Every Monday, 87-year-old Ken Kim drives to Queen of the Valley Hospital in West Covina to load up his car with meals for people in need. Depending on the week, he hits anywhere from 12 to 17 homes, providing nourishment for the elderly and sick in neighboring southland cities.
“It keeps me involved in the community,” said Kim, who has been associated with Industry’s Meals on Wheels program for 22 years. “I can cover my route in about three hours, and I’ve formed some great social connections with the other volunteers.”
Kim is among roughly 34 volunteers currently serving the cities of Bassett, City of Industry, Covina, Diamond Bar, Hacienda Heights, La Puente, Rowland Heights, Valinda, Walnut and West Covina. The Industry chapter of Meals on Wheels has been active since 1979, delivering well-balanced meals to people who have difficulty obtaining meals for themselves due to physical, mental, or financial limitations.
“Volunteers are the heart and soul of Meals on Wheels’ success,” said Supervisor Don Knabe. “I’m proud to support an organization that makes such a positive impact on residents and the community.”

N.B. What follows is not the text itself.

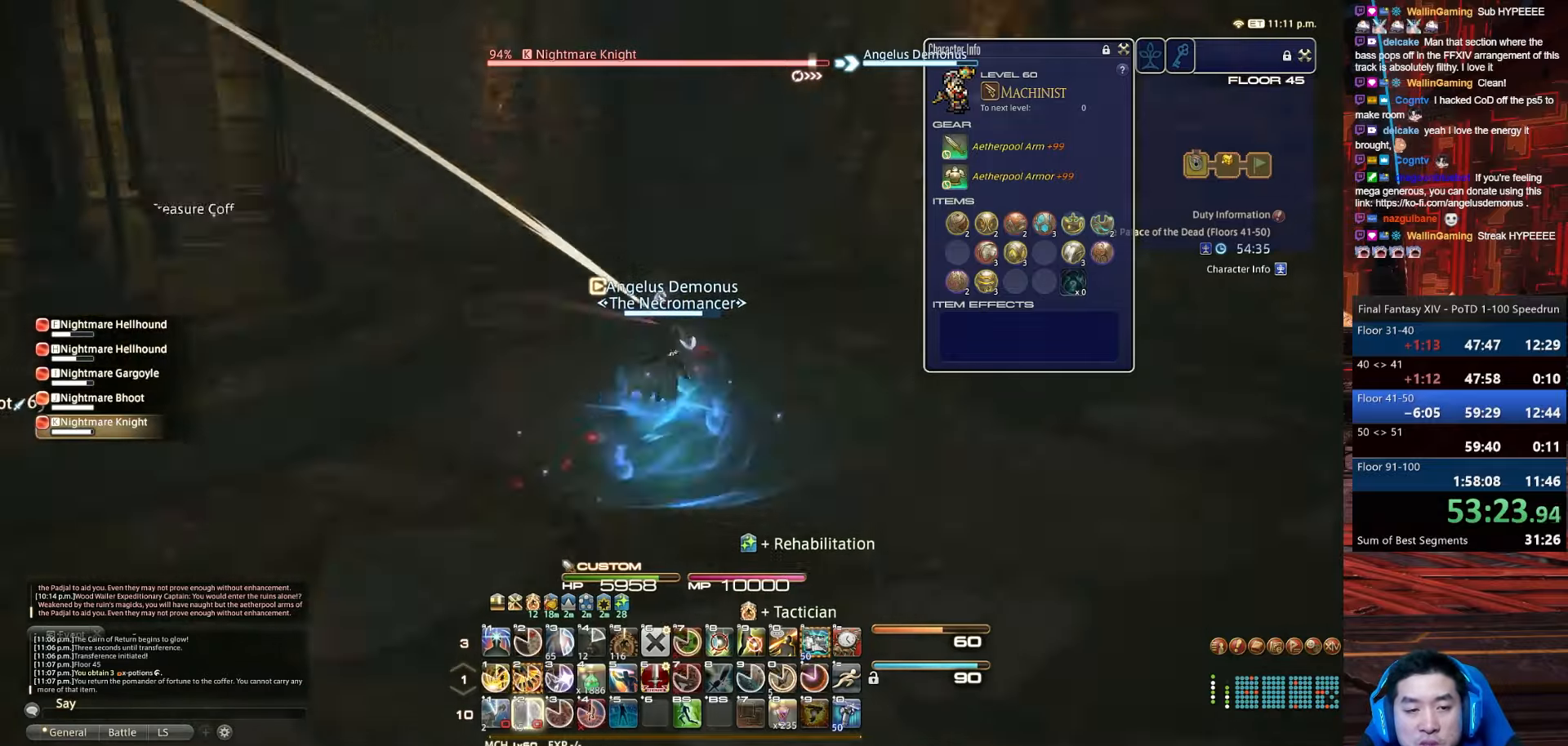
{"keys": ["d", "p", "tab", "w"], "events": [[33, "space", "down"], [133, "shift_r", "up"], [167, "2", "up"], [267, "tab", "down"], [500, "minus", "up"], [500, "space", "up"]]}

The Queen of Valley Hospital sources the food, and drivers meet there to pick up meals for delivery Monday through Friday. Typically, volunteers commit to one day a week, driving the same route on their scheduled day. Together, the small but mighty crew serves approximately 88 recipients, which calculates to almost 1,300 meals a month.
“Many of our drivers are really dedicated to their routes and build a relationship with the people they serve,” said Joe Gardner, president of the Industry organization. “One recipient is 100 years old and really enjoys our visits – it can sometimes be the only human interaction she gets during a week.”
Gardner, who was inspired to become a driver after retiring as a sergeant of the Santa Monica Police Department, said there is a long waiting list of individuals who could benefit from Meals on Wheels. The challenge is to sign up more volunteers.
“The bigger our team, the more we can serve,” said Gardner.
Volunteers must be a licensed driver, have insurance, and of course sport a willingness to help.
“This is a great chance for retired individuals to get involved,” said Kim. “It keeps you moving and involved, which keeps you young.”